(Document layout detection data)
■ ■ ■
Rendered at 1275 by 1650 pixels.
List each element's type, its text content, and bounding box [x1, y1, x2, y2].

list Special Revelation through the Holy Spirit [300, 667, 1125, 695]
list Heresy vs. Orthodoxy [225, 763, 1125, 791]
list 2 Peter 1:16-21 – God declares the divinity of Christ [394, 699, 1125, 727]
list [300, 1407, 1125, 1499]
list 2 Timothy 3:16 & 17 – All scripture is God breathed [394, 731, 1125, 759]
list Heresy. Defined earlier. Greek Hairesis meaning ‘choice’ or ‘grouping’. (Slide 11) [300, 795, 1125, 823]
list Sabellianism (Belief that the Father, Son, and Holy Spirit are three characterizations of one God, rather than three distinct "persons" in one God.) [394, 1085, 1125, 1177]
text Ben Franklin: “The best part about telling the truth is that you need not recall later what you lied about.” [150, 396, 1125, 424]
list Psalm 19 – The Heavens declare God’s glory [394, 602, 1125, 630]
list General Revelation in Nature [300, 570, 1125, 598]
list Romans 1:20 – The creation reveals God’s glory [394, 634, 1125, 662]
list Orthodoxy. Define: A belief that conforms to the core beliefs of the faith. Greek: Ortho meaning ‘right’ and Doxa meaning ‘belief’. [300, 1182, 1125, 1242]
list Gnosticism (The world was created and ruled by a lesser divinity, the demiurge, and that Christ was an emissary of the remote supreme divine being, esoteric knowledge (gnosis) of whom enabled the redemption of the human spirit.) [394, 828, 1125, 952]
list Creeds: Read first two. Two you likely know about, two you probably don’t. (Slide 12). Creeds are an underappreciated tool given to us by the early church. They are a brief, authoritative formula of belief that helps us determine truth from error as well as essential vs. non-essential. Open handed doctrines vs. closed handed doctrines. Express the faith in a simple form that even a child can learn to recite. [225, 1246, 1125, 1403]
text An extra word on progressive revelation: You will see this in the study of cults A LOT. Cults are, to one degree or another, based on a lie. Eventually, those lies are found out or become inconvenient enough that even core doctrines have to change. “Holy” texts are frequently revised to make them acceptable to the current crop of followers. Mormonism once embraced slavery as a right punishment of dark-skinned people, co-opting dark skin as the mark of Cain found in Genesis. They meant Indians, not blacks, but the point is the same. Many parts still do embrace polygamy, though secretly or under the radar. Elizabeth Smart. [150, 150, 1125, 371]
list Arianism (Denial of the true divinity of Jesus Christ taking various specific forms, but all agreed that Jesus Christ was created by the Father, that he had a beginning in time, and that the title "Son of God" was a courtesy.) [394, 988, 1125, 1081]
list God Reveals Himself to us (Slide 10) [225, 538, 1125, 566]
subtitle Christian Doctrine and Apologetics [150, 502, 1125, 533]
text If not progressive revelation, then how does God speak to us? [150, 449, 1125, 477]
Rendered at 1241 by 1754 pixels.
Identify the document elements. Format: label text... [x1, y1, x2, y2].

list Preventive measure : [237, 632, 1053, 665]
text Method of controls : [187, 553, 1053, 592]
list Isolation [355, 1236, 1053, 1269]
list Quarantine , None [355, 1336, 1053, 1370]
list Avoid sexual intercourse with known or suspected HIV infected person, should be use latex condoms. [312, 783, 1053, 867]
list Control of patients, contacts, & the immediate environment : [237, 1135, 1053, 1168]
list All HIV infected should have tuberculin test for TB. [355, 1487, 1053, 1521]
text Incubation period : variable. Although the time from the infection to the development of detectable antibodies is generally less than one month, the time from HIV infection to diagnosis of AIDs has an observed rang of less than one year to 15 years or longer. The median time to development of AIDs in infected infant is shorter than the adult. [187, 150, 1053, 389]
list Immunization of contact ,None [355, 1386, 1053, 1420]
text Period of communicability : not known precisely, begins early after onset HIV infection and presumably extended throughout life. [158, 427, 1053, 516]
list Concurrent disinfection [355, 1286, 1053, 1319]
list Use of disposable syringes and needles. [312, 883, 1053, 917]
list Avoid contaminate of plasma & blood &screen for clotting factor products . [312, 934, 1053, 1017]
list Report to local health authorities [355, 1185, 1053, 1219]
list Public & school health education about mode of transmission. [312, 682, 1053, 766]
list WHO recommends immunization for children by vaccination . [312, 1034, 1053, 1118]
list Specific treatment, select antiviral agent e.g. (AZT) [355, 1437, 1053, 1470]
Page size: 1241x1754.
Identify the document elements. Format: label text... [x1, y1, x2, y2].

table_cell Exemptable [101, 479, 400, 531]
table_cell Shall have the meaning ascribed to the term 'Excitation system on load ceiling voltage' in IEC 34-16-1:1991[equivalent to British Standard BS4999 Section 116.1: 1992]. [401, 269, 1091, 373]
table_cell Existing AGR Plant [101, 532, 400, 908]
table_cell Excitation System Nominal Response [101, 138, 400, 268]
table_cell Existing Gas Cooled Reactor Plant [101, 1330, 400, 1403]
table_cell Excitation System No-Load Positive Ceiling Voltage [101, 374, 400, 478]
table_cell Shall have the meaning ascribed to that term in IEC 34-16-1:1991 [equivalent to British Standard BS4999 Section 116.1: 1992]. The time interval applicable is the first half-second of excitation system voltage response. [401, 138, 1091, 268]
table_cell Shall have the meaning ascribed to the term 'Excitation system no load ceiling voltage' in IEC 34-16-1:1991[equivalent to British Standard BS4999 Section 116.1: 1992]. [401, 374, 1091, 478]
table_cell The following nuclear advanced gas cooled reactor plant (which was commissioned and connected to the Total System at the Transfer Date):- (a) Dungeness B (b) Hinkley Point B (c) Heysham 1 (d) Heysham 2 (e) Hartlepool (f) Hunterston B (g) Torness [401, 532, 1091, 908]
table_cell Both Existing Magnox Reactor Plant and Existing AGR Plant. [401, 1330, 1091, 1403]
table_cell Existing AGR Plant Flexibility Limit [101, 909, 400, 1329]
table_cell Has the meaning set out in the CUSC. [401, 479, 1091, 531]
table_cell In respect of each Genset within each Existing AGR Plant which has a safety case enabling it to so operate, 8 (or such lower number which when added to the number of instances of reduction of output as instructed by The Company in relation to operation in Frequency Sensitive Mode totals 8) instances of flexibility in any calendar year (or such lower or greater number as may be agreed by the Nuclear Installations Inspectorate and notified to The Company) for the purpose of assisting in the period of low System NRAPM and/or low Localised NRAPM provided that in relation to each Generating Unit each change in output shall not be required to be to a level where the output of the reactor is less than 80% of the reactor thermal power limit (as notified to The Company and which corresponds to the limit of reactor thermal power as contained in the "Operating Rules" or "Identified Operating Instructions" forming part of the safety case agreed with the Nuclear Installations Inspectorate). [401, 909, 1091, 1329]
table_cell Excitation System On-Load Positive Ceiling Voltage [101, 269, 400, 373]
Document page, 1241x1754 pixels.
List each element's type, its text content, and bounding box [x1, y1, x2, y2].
■ ■ ■
[Activity] Return all of the entries exactly as written.

[Answer space]
Rendered at 1275 by 1650 pixels.
List each element's type, its text content, and bounding box [x1, y1, x2, y2].

list Special Revelation through the Holy Spirit [300, 667, 1125, 695]
list Heresy vs. Orthodoxy [225, 763, 1125, 791]
list 2 Peter 1:16-21 – God declares the divinity of Christ [394, 699, 1125, 727]
list [300, 1407, 1125, 1499]
list 2 Timothy 3:16 & 17 – All scripture is God breathed [394, 731, 1125, 759]
list Heresy. Defined earlier. Greek Hairesis meaning ‘choice’ or ‘grouping’. (Slide 11) [300, 795, 1125, 823]
list Sabellianism (Belief that the Father, Son, and Holy Spirit are three characterizations of one God, rather than three distinct "persons" in one God.) [394, 1085, 1125, 1177]
text Ben Franklin: “The best part about telling the truth is that you need not recall later what you lied about.” [150, 396, 1125, 424]
list Psalm 19 – The Heavens declare God’s glory [394, 602, 1125, 630]
list General Revelation in Nature [300, 570, 1125, 598]
list Romans 1:20 – The creation reveals God’s glory [394, 634, 1125, 662]
list Orthodoxy. Define: A belief that conforms to the core beliefs of the faith. Greek: Ortho meaning ‘right’ and Doxa meaning ‘belief’. [300, 1182, 1125, 1242]
list Gnosticism (The world was created and ruled by a lesser divinity, the demiurge, and that Christ was an emissary of the remote supreme divine being, esoteric knowledge (gnosis) of whom enabled the redemption of the human spirit.) [394, 828, 1125, 952]
list Creeds: Read first two. Two you likely know about, two you probably don’t. (Slide 12). Creeds are an underappreciated tool given to us by the early church. They are a brief, authoritative formula of belief that helps us determine truth from error as well as essential vs. non-essential. Open handed doctrines vs. closed handed doctrines. Express the faith in a simple form that even a child can learn to recite. [225, 1246, 1125, 1403]
text An extra word on progressive revelation: You will see this in the study of cults A LOT. Cults are, to one degree or another, based on a lie. Eventually, those lies are found out or become inconvenient enough that even core doctrines have to change. “Holy” texts are frequently revised to make them acceptable to the current crop of followers. Mormonism once embraced slavery as a right punishment of dark-skinned people, co-opting dark skin as the mark of Cain found in Genesis. They meant Indians, not blacks, but the point is the same. Many parts still do embrace polygamy, though secretly or under the radar. Elizabeth Smart. [150, 150, 1125, 371]
list Arianism (Denial of the true divinity of Jesus Christ taking various specific forms, but all agreed that Jesus Christ was created by the Father, that he had a beginning in time, and that the title "Son of God" was a courtesy.) [394, 988, 1125, 1081]
list God Reveals Himself to us (Slide 10) [225, 538, 1125, 566]
subtitle Christian Doctrine and Apologetics [150, 502, 1125, 533]
text If not progressive revelation, then how does God speak to us? [150, 449, 1125, 477]
Rendered at 1241 by 1754 pixels.
Identify the document elements. Format: label text... [x1, y1, x2, y2].

list Preventive measure : [237, 632, 1053, 665]
text Method of controls : [187, 553, 1053, 592]
list Isolation [355, 1236, 1053, 1269]
list Quarantine , None [355, 1336, 1053, 1370]
list Avoid sexual intercourse with known or suspected HIV infected person, should be use latex condoms. [312, 783, 1053, 867]
list Control of patients, contacts, & the immediate environment : [237, 1135, 1053, 1168]
list All HIV infected should have tuberculin test for TB. [355, 1487, 1053, 1521]
text Incubation period : variable. Although the time from the infection to the development of detectable antibodies is generally less than one month, the time from HIV infection to diagnosis of AIDs has an observed rang of less than one year to 15 years or longer. The median time to development of AIDs in infected infant is shorter than the adult. [187, 150, 1053, 389]
list Immunization of contact ,None [355, 1386, 1053, 1420]
text Period of communicability : not known precisely, begins early after onset HIV infection and presumably extended throughout life. [158, 427, 1053, 516]
list Concurrent disinfection [355, 1286, 1053, 1319]
list Use of disposable syringes and needles. [312, 883, 1053, 917]
list Avoid contaminate of plasma & blood &screen for clotting factor products . [312, 934, 1053, 1017]
list Report to local health authorities [355, 1185, 1053, 1219]
list Public & school health education about mode of transmission. [312, 682, 1053, 766]
list WHO recommends immunization for children by vaccination . [312, 1034, 1053, 1118]
list Specific treatment, select antiviral agent e.g. (AZT) [355, 1437, 1053, 1470]
Page size: 1241x1754.
Identify the document elements. Format: label text... [x1, y1, x2, y2].

table_cell Exemptable [101, 479, 400, 531]
table_cell Shall have the meaning ascribed to the term 'Excitation system on load ceiling voltage' in IEC 34-16-1:1991[equivalent to British Standard BS4999 Section 116.1: 1992]. [401, 269, 1091, 373]
table_cell Existing AGR Plant [101, 532, 400, 908]
table_cell Excitation System Nominal Response [101, 138, 400, 268]
table_cell Existing Gas Cooled Reactor Plant [101, 1330, 400, 1403]
table_cell Excitation System No-Load Positive Ceiling Voltage [101, 374, 400, 478]
table_cell Shall have the meaning ascribed to that term in IEC 34-16-1:1991 [equivalent to British Standard BS4999 Section 116.1: 1992]. The time interval applicable is the first half-second of excitation system voltage response. [401, 138, 1091, 268]
table_cell Shall have the meaning ascribed to the term 'Excitation system no load ceiling voltage' in IEC 34-16-1:1991[equivalent to British Standard BS4999 Section 116.1: 1992]. [401, 374, 1091, 478]
table_cell The following nuclear advanced gas cooled reactor plant (which was commissioned and connected to the Total System at the Transfer Date):- (a) Dungeness B (b) Hinkley Point B (c) Heysham 1 (d) Heysham 2 (e) Hartlepool (f) Hunterston B (g) Torness [401, 532, 1091, 908]
table_cell Both Existing Magnox Reactor Plant and Existing AGR Plant. [401, 1330, 1091, 1403]
table_cell Existing AGR Plant Flexibility Limit [101, 909, 400, 1329]
table_cell Has the meaning set out in the CUSC. [401, 479, 1091, 531]
table_cell In respect of each Genset within each Existing AGR Plant which has a safety case enabling it to so operate, 8 (or such lower number which when added to the number of instances of reduction of output as instructed by The Company in relation to operation in Frequency Sensitive Mode totals 8) instances of flexibility in any calendar year (or such lower or greater number as may be agreed by the Nuclear Installations Inspectorate and notified to The Company) for the purpose of assisting in the period of low System NRAPM and/or low Localised NRAPM provided that in relation to each Generating Unit each change in output shall not be required to be to a level where the output of the reactor is less than 80% of the reactor thermal power limit (as notified to The Company and which corresponds to the limit of reactor thermal power as contained in the "Operating Rules" or "Identified Operating Instructions" forming part of the safety case agreed with the Nuclear Installations Inspectorate). [401, 909, 1091, 1329]
table_cell Excitation System On-Load Positive Ceiling Voltage [101, 269, 400, 373]
Document page, 1241x1754 pixels.
List each element's type, its text content, and bounding box [x1, y1, x2, y2].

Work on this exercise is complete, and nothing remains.